Keep your secret in one place. With VLLM_API_KEY enforced server-side and {env:VLLM_API_KEY} (or auth.json) client-side, that's a single shared secret. Rotating it means updating both the server environment and the client — script the rotation so they never drift.

Pin your runtime version. Tool-call and reasoning parsers evolve fast across vLLM releases. Record the system_fingerprint from a known-good run; if behavior changes after an image bump, that's your first diff.

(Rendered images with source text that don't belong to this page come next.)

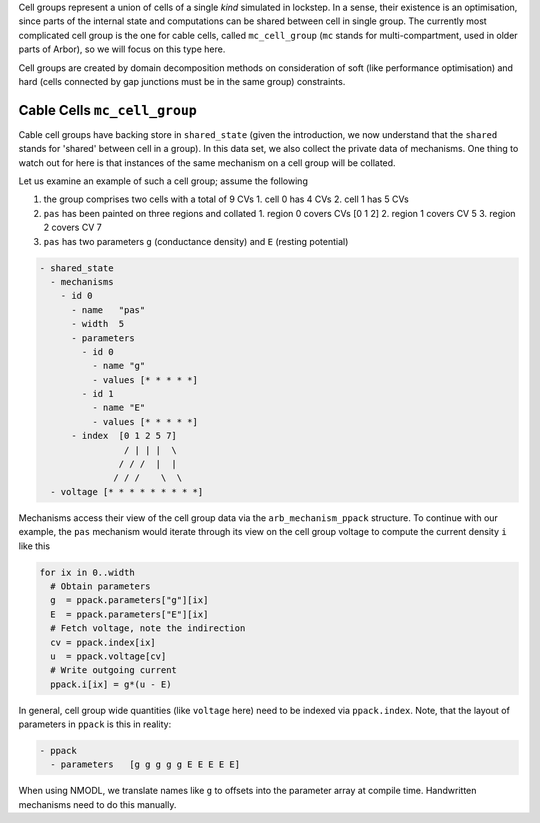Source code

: .. _cell_groups:

Cell groups represent a union of cells of a single *kind* simulated in lockstep.
In a sense, their existence is an optimisation, since parts of the internal
state and computations can be shared between cell in single group. The currently
most complicated cell group is the one for cable cells, called ``mc_cell_group``
(``mc`` stands for multi-compartment, used in older parts of Arbor), so we will
focus on this type here.

Cell groups are created by domain decomposition methods on consideration of soft
(like performance optimisation) and hard (cells connected by gap junctions must
be in the same group) constraints.

Cable Cells ``mc_cell_group``
=============================

Cable cell groups have backing store in ``shared_state`` (given the
introduction, we now understand that the ``shared`` stands for 'shared' between
cell in a group). In this data set, we also collect the private data of
mechanisms. One thing to watch out for here is that instances of the same
mechanism on a cell group will be collated.

Let us examine an example of such a cell group; assume the following

1. the group comprises two cells with a total of 9 CVs
   1. cell 0 has 4 CVs
   2. cell 1 has 5 CVs
2. ``pas`` has been painted on three regions and collated
   1. region 0 covers CVs [0 1 2]
   2. region 1 covers CV 5
   3. region 2 covers CV 7
3. ``pas`` has two parameters ``g`` (conductance density) and ``E`` (resting potential)

.. code::

  - shared_state
    - mechanisms
      - id 0
        - name   "pas"
        - width  5
        - parameters
          - id 0
            - name "g"
            - values [* * * * *]
          - id 1
            - name "E"
            - values [* * * * *]
        - index  [0 1 2 5 7]
                  / | | |  \
                 / / /  |  |
                / / /    \  \
    - voltage [* * * * * * * * *]

Mechanisms access their view of the cell group data via the
``arb_mechanism_ppack`` structure. To continue with our example, the ``pas``
mechanism would iterate through its view on the cell group voltage to
compute the current density ``i`` like this

.. code::

   for ix in 0..width
     # Obtain parameters
     g  = ppack.parameters["g"][ix]
     E  = ppack.parameters["E"][ix]
     # Fetch voltage, note the indirection
     cv = ppack.index[ix]
     u  = ppack.voltage[cv]
     # Write outgoing current
     ppack.i[ix] = g*(u - E)

In general, cell group wide quantities (like ``voltage`` here) need to be
indexed via ``ppack.index``. Note, that the layout of parameters in ``ppack`` is
this in reality:

.. code::

   - ppack
     - parameters   [g g g g g E E E E E]

When using NMODL, we translate names like ``g`` to offsets into the parameter array
at compile time. Handwritten mechanisms need to do this manually.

Harden the host if you serve large models on shared boxes. A model that exhausts memory can take SSH down with it (ICMP still replies, sshd doesn't — the worst kind of "is it up?"). Protect the essentials:

# Keep sshd from being OOM-killed
sudo systemctl edit ssh   # add: [Service]\nOOMScoreAdjust=-1000

# Userspace OOM killer that acts before the kernel's does
sudo apt install earlyoom && sudo systemctl enable --now earlyoom

Pair that with an external watchdog (a separate machine curling /health and power-cycling on N consecutive failures) so a wedged node recovers without a desk visit.

Gotchas, condensed

Symptom	Cause	Fix
`jq: Cannot iterate over null` on `/v1/models`	401 — missing/wrong `Authorization`; server returned `{"error": ...}` with no `data`	Add `-H "Authorization: Bearer $VLLM_API_KEY"`
Model not found / wrong model in OpenCode	Config `models` key ≠ `--served-model-name`	Match exactly; confirm via `/v1/models`
`/` in model ID rejected	You're on Claude Code, not OpenCode	OpenCode handles slashes; for Claude Code, alias the served name without `/`
`finish_reason: "length"`, no tool call	Reasoning ate the output budget	Raise `max_tokens` (2048–4096)
Tool call described in prose, `tool_calls` null	Tool parser not active or wrong	Verify `--enable-auto-tool-choice` + correct `--tool-call-parser` in startup logs
Reasoning text inside tool arguments	Reasoning parser misconfigured	Use the model's prescribed reasoning parser; confirm `content`/`reasoning` are separate
`arguments` not parseable JSON	Genuine parser/model mismatch	Re-run; if persistent, file upstream
Agent repeats the same tool call	Tool-result turn not consumed	Run the multi-turn test (4d); check `tool_call_id`echo
Quant/kernel error at startup	Forced `--quantization` fighting the checkpoint	Drop it; let vLLM auto-detect
OpenCode `NotFoundError`, empty options	Older OpenCode bug not forwarding provider options	Update OpenCode; ensure the provider `name`field is present
Endpoint reachable on localhost, not via domain	Reverse proxy not forwarding `/v1/*` or the POST body	Test through the proxy explicitly; fix the `location` block

Wrap-up

The hard part of running a coding agent on your own iron isn't the agent — it's proving the endpoint behaves like a real OpenAI-compatible tool-calling server before you trust an autonomous loop to it. OpenCode keeps the agent side trivial: one provider block, native OpenAI, no proxy. Spend your effort on the four-step validation — model list, single tool call, JSON-valid arguments, and the multi-turn round-trip — and the rest is just opencode.